Le matérialisme dialectique a une position concernant l’espace-temps qui, bien entendu, est l’opposé de la conception idéaliste. Cela a des conséquences très importantes, faisant que le matérialisme dialectique se tourne, comme Aristote, vers la physique, alors que la conception idéaliste se tourne, comme Platon, vers les mathématiques.
Pourquoi cela ?
Selon le matérialisme dialectique, l’Univers est éternel et matériel. Il n’y a donc pas de vide, de choses non matérielles : il n’y a que de la matière, celle-ci étant inépuisable, divisible à l’infini, ainsi qu’en mouvement.
Cela signifie que l’Univers est, au sens strict, l’espace : la matière occupe un espace qui est en réalité la matière elle-même, dans sa réalité même. Étant donné que la matière est en mouvement – c’est sa « qualité » : le mouvement dialectique est interne – alors il y a une transformation.
Cette transformation de la matière en tant qu’espace produit le temps. Le temps n’est, en fait, que le mouvement de l’espace. Le temps qui passe ne consiste qu’en la transformation de la matière.
Ici, l’humanité se trouve facilement dans l’erreur sur ce plan, car elle a fondé sa notion du temps sur le mouvement cyclique de la planète Terre, par rapport au Soleil ou la Lune, ou encore les deux – or ce mouvement cyclique n’est qu’apparent, car rien n’est fixe et aucun mouvement ne se répète de manière éternelle.
La conception idéaliste, de son côté, considère justement qu’il existe des choses se répétant de manière éternelle. Or, une chose qui se répète de manière éternelle est, par définition, toujours similaire. C’est exactement cela qu’on appelle « Dieu ».
Dieu est, de ce fait, hors du temps, toujours similaire et par conséquent omniscient et omnipotent dans la mesure où il sait ce qui se passe – rien car rien ne change – et où il peut tout – rien car rien ne se passe.
Dieu est par conséquent temps et non espace, car il n’y a rien et ne se passe rien, il n’y a qu’un seul moment, toujours similaire, qui dure. C’est de ce raisonnement qu’est né historiquement dans l’humanité le concept de Dieu, pas moins.
Comme pourtant notre monde existe, la conception idéaliste a expliqué que le temps a donné naissance à l’espace. C’est pour cela que la Bible commence par la formule « Au commencement, Dieu créa le ciel et la terre ».

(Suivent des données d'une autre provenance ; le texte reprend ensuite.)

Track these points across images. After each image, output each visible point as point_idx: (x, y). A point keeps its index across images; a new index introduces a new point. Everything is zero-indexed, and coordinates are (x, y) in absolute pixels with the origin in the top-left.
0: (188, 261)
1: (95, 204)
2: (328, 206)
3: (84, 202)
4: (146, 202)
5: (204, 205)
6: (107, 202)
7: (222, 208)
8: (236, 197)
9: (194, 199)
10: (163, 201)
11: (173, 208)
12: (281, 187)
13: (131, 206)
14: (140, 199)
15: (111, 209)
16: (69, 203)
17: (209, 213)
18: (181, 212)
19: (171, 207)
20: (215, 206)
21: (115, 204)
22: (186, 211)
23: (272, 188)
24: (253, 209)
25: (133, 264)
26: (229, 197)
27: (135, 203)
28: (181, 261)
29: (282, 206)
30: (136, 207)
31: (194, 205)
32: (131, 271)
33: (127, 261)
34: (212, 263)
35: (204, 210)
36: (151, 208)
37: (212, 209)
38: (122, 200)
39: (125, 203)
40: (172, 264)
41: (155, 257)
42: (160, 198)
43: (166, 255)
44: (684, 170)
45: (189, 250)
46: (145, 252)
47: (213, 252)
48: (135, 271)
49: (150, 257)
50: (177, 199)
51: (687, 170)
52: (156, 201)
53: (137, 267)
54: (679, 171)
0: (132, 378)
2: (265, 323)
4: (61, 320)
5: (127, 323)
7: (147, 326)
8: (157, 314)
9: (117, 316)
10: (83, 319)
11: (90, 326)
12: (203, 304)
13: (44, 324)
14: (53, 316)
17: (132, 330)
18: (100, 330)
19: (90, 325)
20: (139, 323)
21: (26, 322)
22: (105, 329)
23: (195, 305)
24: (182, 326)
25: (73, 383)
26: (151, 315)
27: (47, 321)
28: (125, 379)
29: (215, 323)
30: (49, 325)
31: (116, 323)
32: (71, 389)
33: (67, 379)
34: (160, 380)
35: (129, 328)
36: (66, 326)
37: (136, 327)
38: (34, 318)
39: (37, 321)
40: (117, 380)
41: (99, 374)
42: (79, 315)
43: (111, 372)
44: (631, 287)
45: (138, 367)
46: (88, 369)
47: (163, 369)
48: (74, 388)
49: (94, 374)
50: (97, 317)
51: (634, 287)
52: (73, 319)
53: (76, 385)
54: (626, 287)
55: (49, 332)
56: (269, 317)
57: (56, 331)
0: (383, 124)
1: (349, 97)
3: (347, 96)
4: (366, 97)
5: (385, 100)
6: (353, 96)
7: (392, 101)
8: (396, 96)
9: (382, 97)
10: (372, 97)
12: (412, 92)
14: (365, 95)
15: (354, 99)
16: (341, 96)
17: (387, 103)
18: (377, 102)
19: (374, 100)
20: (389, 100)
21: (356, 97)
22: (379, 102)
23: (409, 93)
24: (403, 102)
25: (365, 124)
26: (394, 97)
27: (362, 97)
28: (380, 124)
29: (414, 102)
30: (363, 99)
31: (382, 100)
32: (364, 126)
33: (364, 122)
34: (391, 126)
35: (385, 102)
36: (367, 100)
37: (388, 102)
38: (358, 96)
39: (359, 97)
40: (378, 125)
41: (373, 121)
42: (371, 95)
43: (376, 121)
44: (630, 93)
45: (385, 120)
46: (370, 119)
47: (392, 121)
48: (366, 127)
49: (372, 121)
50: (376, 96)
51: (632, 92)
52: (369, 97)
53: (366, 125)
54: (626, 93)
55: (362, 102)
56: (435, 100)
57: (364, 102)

Etant donné que Dieu est, donc, toujours le même, il est l’unité suprême, il est le vecteur du monde, sa base. Le monde est, par conséquent, logico-mathématique : Dieu est le chiffre un, toujours similaire, permettant par conséquent de dénombrer la réalité matérielle qui, elle, est multiple.

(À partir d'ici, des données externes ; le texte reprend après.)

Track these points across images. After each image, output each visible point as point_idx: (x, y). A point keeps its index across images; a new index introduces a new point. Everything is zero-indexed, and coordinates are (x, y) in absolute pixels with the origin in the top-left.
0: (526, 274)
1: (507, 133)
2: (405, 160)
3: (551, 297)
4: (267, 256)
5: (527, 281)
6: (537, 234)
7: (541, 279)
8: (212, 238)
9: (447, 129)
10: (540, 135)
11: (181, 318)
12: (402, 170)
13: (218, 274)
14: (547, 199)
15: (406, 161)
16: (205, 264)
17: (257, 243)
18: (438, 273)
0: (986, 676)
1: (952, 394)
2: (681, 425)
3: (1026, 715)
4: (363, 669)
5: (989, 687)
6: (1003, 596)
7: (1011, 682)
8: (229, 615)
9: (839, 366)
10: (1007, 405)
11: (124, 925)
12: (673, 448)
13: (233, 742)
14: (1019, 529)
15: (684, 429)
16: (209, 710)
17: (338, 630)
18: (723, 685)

C’est Platon qui a développé le plus en avant cette conception ; toute la conception idéaliste du monde consiste, de fait, en le platonisme renouvelé, « amélioré », modifié, etc.
Dans le tableau L’école d’Athènes, de Raphael, Platon pointe son index vers le haut : il faut se tourner vers le « 1 », car la réalité matérielle est multiple, donc illusion. L’allégorie de la caverne est une parabole de cette conception idéaliste.
Aristote, quant à lui, indique le bas de sa main : il s’intéresse à la matière, ne croyant pas en le « monde des idées » de Platon, c’est-à-dire des chiffres-qui-ne-changent-jamais. Chez Aristote, c’est la physique qui prime, tandis que chez Platon, ce sont les mathématiques.
Chez Baruch Spinoza on se tourne vers la nature ; chez René Descartes, vers les chiffres qui « expliquent » le monde, car le monde est fondé sur ces chiffres, réalité « multiple » (et donc illusoire) issu du « 1 » qui est l’élément de base des mathématiques, en tant qu’unité, tous les autres chiffres étant des assemblages de cette unité.
La conception idéaliste considère donc que l’espace est un produit du temps, le temps étant les mathématiques, l’espace étant la physique formé à partir du temps. De là vient la généralisation de la mathématisation du monde par la bourgeoisie.
Le matérialisme dialectique considère que le temps n’est que la photographie de l’espace en mouvement contradictoire avec lui-même, ce mouvement étant en fait ce qu’on appelle temps. De là découle alors la nécessaire soumission des mathématiques, comme outil descriptif, à la physique.